Stored data entries
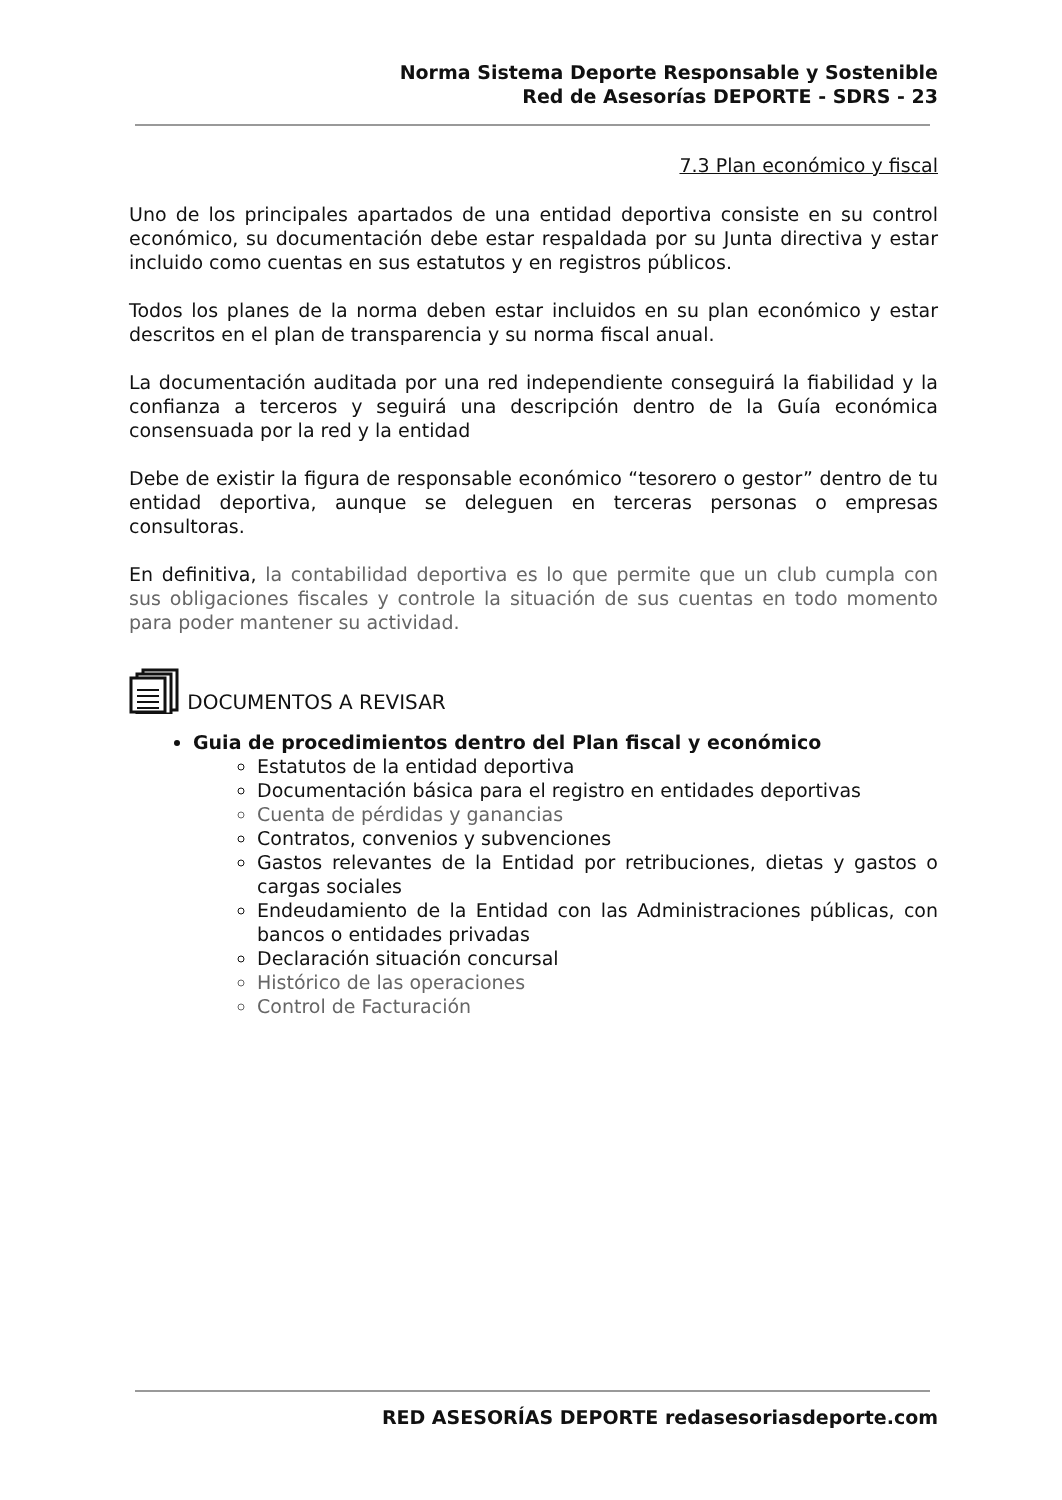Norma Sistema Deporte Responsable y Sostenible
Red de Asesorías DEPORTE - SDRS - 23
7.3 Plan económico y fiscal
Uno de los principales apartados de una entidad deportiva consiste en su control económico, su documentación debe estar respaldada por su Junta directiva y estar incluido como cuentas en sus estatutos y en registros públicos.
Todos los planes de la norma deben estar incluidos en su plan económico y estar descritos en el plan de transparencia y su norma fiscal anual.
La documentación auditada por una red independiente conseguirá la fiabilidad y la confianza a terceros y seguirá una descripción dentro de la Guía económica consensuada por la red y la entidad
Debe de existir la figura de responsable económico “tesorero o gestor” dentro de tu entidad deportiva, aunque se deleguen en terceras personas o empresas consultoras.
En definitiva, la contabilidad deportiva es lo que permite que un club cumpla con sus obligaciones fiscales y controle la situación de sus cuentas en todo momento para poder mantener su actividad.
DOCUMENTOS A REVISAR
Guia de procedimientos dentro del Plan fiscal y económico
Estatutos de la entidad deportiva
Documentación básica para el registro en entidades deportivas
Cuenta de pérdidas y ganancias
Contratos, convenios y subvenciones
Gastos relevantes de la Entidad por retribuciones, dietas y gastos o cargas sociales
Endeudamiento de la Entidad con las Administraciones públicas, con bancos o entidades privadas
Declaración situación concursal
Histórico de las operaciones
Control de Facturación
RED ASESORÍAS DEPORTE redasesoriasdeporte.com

**WHAT TO PRODUCE**
A word-for-word copy of the data above is needed, one that omits the pictures.

**THE ANSWER**
Norma Sistema Deporte Responsable y Sostenible
Red de Asesorías DEPORTE - SDRS - 23
7.3 Plan económico y fiscal
Uno de los principales apartados de una entidad deportiva consiste en su control económico, su documentación debe estar respaldada por su Junta directiva y estar incluido como cuentas en sus estatutos y en registros públicos.
Todos los planes de la norma deben estar incluidos en su plan económico y estar descritos en el plan de transparencia y su norma fiscal anual.
La documentación auditada por una red independiente conseguirá la fiabilidad y la confianza a terceros y seguirá una descripción dentro de la Guía económica consensuada por la red y la entidad
Debe de existir la figura de responsable económico “tesorero o gestor” dentro de tu entidad deportiva, aunque se deleguen en terceras personas o empresas consultoras.
En definitiva, la contabilidad deportiva es lo que permite que un club cumpla con sus obligaciones fiscales y controle la situación de sus cuentas en todo momento para poder mantener su actividad.
DOCUMENTOS A REVISAR
Guia de procedimientos dentro del Plan fiscal y económico
Estatutos de la entidad deportiva
Documentación básica para el registro en entidades deportivas
Cuenta de pérdidas y ganancias
Contratos, convenios y subvenciones
Gastos relevantes de la Entidad por retribuciones, dietas y gastos o cargas sociales
Endeudamiento de la Entidad con las Administraciones públicas, con bancos o entidades privadas
Declaración situación concursal
Histórico de las operaciones
Control de Facturación
RED ASESORÍAS DEPORTE redasesoriasdeporte.com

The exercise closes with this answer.